I emailed my psychiatrist about my current situation. I didn’t discuss going to the hospital because what the fuck are they going to do with me besides watch me every 15 minutes. They can’t do anything about my pain and I am just fucking frustrated that the idea of being in a ward without access to my meds when I want them is just too much for me to take right now. I am going to take the strong pain pill and be dopey the rest of the evening. I don’t care. Maybe I will sleep. If my asshole cousin calls again, I think I will tell him to go to hell. And he better not come up my house because I really don’t want to go downstairs right now. I have started crying and am a weeping mess.

5 O’Clock Pain hour and other thoughts

Five O’clock Pain Hour and other thoughts

I woke up at 0500. Within a few minutes I was in pain. I took some meds and I have been thinking some stuff that is making me a little nervous. I keep thinking about going into the hospital. Trouble is that, I don’t want to go back to the unit I was on in May. They don’t have any real “treatment” so it would be a waste of time. If I go on the other unit my psychiatrist was telling me about, maybe I would have some kind of treatment. I am going to email my psych and see if she still wants me to go in the hospital. I had another suicidal moment last night and it was really scary. Luckily, I talked with a friend of mine from Canada.

I still don’t know what the plan is for my therapist and it’s giving me anxiety. I know she doesn’t want to quit on me but with me having an “adjunctive” therapist, I can’t see how we are going to work. I don’t understand why SHE can do the things that this therapist is going to do. She is supposed train in some DBT stuff and she has some trauma training. I just don’t see why suddenly she can’t help me. It’s so frustrating. I just feel like it’s my fault, that I did something wrong somehow. I know that is my defensive thinking going on. Whenever something goes wrong, I immediately think it’s my fault. But I don’t know where the fault is or what it is.

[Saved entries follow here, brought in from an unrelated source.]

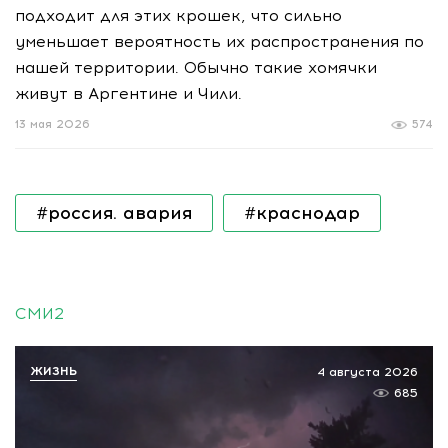
подходит для этих крошек, что сильно
уменьшает вероятность их распространения по
нашей территории. Обычно такие хомячки
живут в Аргентине и Чили.
13 мая 2026
574
#россия. авария
#краснодар
СМИ2
ЖИЗНЬ
4 августа 2026
685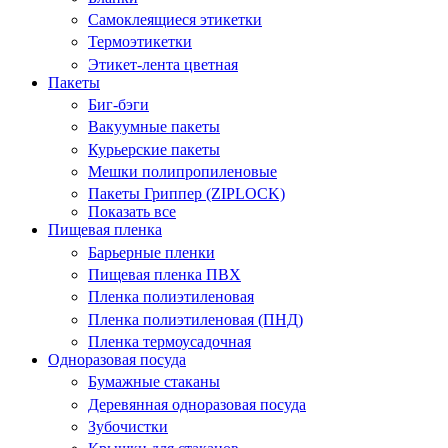
Самоклеящиеся этикетки
Термоэтикетки
Этикет-лента цветная
Пакеты
Биг-бэги
Вакуумные пакеты
Курьерские пакеты
Мешки полипропиленовые
Пакеты Гриппер (ZIPLOCK)
Показать все
Пищевая пленка
Барьерные пленки
Пищевая пленка ПВХ
Пленка полиэтиленовая
Пленка полиэтиленовая (ПНД)
Пленка термоусадочная
Одноразовая посуда
Бумажные стаканы
Деревянная одноразовая посуда
Зубочистки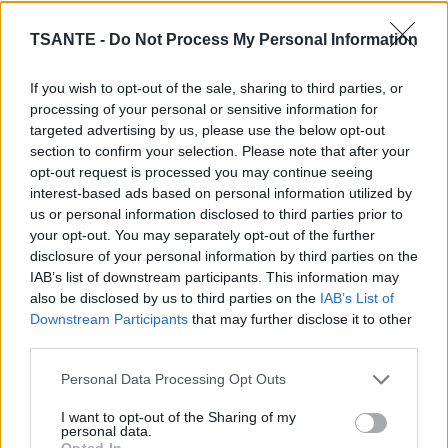
TSANTE -
Do Not Process My Personal Information
If you wish to opt-out of the sale, sharing to third parties, or
processing of your personal or sensitive information for
targeted advertising by us, please use the below opt-out
section to confirm your selection. Please note that after your
opt-out request is processed you may continue seeing
interest-based ads based on personal information utilized by
us or personal information disclosed to third parties prior to
your opt-out. You may separately opt-out of the further
disclosure of your personal information by third parties on the
De plus, les graisses comme les sucres sont souvent plus
IAB’s list of downstream participants. This information may
présentes dans nos assiettes que les fruits et légumes
also be disclosed by us to third parties on the
IAB’s List of
dont vous nous ne nous sommes pourtant pas privés cet
Downstream Participants
that may further disclose it to other
été.
third parties.
Une raison naturelle :
Personal Data Processing Opt Outs
Mais il existe aussi une raison biologique aux petits kilos
I want to opt-out of the Sharing of my
de l’hiver. Selon une étude menée par des chercheurs de
personal data.
l’Université de l’Alberta (Etats-Unis), en été, la lumière
Opted In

I went online to see how much glasses were. If I order them online it’s $125 dollars and that includes transition lenses. Thing is the glasses tend to not fit right. I have to play around with them to make them fit right. If I go to an optical place I know I will pay at least 3 times that amount. And I want to get a pair of sunglasses for driving. For some reason the transitions do not work when you are in a car, which makes it difficult to drive when it is sunny out.

I took a shower yesterday morning at like 0430. I just hope I didn’t wake up my sister and brother in law. My shower is above their bedroom. I cared but not really. I really needed a shower and had to shave. My trimmer ran out of gas so I have it charging now. I hope it charges. I tried to use it while plugged in and it didn’t work at all. It was dead. I really love this trimmer and I hope I didn’t let it die on me.